ペニシリンの発見以来、多くの抗生剤が作り出され、私たちは感染症の恐怖から逃れることができるようになりました。最も身近な病気である風邪も感染症の一つと考えられ、かつては風邪で受診すると抗生剤が処方されることが多くありました。しかし近年、抗生剤が効かなくなる耐性菌の問題が議論されるようになり、いずれはあらゆる抗生剤が効かなくなるのではないかという心配もされています。
この問題は薬剤師としても解決に取り組むことが必要でしょう。今回は、抗生剤の使用の現状についてご紹介します。

そもそも「風邪」とは??

いわゆる「風邪」とよばれるものは、正式には急性気道感染症と呼ばれ、大きく下記の4種類に分けられます。

(1)感冒
(2)急性副鼻腔炎
(3)急性咽頭炎
(4)急性気管支炎

大半を占める(1)感冒では、鼻水・鼻づまり、のどの痛み、咳・痰などの局所症状に加えて、熱や頭痛などの全身症状があらわれることもあります。感冒の原因の8割~9割はウイルスです。特に子どもではこれまでウイルスにあまりさらされてきていないことに加えて、集団生活の中で様々なウイルスに一度に暴露する確率が高まることで、何度もぶりかえすことも多いです。ただ、このウイルスたちは比較的弱いので自然と免疫で治ります。
(2)の急性副鼻腔炎は何日間鼻がつまって、においもわからないなどの症状が続くものを言います。ひどくなると粘り強い鼻水が多く出たり、顔面に痛みが出たりします。
(3)の急性咽頭炎は喉の痛みが強い症状が出ます。
(4)の急性気管支炎はせきやたんが長く続く場合にこう診断されます。

本来の抗生剤の使用方法とは??

風邪で抗生剤が必要なのは、実は1割程度しかないことがわかっています。2017年に厚労省により作成された抗生物質の使用指針「抗微生物適正使用の手引き」では、感冒で抗生剤は「使わないことを推奨する」となっています。しかし実際には、悪化の予防や免疫が弱い子どもで、抗生剤が処方される事例が続いていました。

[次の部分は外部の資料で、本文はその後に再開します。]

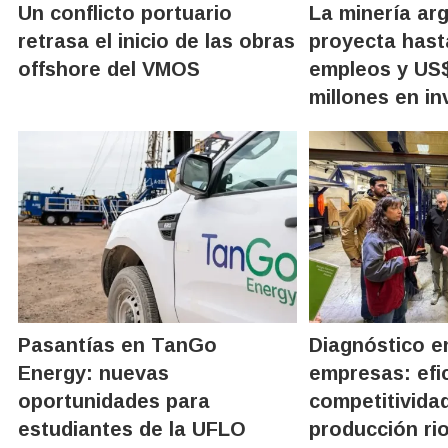
Un conflicto portuario
La minería ar
retrasa el inicio de las obras
proyecta hast
offshore del VMOS
empleos y US$
millones en in
Pasantías en TanGo
Diagnóstico e
Energy: nuevas
empresas: efic
oportunidades para
competitividad
estudiantes de la UFLO
producción ri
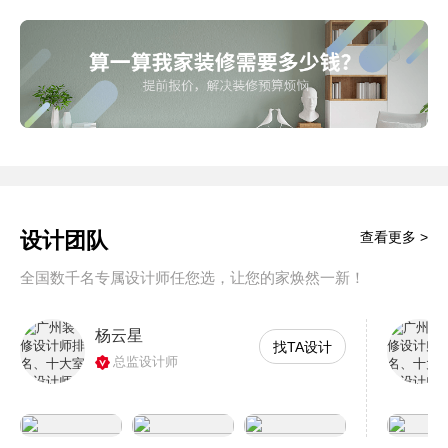
设计团队
查看更多 >
全国数千名专属设计师任您选，让您的家焕然一新！
杨云星
找TA设计
总监设计师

この現状に対し、2018年の診療報酬改定で、小児の風邪に抗生剤を処方しないことで小児抗菌薬適正使用加算80点を算定できるようになりました。算定には抗生剤の使用が必要でない旨の説明をきちんと患者さんにすることや、施設基準などの細かい基準が決められているものの、この加算が設けられたことで小児科での適正処方が推進されていくと考えられています。

抗生剤の処方が適正と考えられるのは、重度の急性副鼻腔炎や溶連菌が検出された場合、急性気管支炎で症状をこじらせてしまい、咳や痰が明らかにひどい場合などがあげられます。また、元々慢性呼吸器疾患などの持病がある人や百日咳の場合にも抗生剤を使います。もし、明らかに軽度な感冒の患者さんに処方されている場合には、患者さんにヒアリングした後、必要であれば処方医に確認するのも良いと思います。

外国での抗生剤使用の現状

日本では処方されることが多い抗生剤ですが、外国では風邪くらいでは処方されないことが多いです。日本では国民皆保険制度により平等に安く医療を受けることができるため、患者さんから医師に抗生剤を出してくれとお願いすることも少なくありません。

他方、外国では状況が異なっています。例えば、アメリカで風邪をひいた場合、まずは薬局に相談することが一般的です。国民皆保険制度ではないアメリカでは、もし病院にいったとしても、審査の厳しい民間保険が適用となるので、抗生剤が処方されることはほとんどなく、最低限の薬しか処方されません。

医療費抑制としても、また耐性菌対策としても、軽症の風邪に対する抗生剤処方が減ることは有効だと考えられます。ぜひ薬剤師からも薬教育を患者さんにすることで、薬局が減薬の拠点になることを目指してください。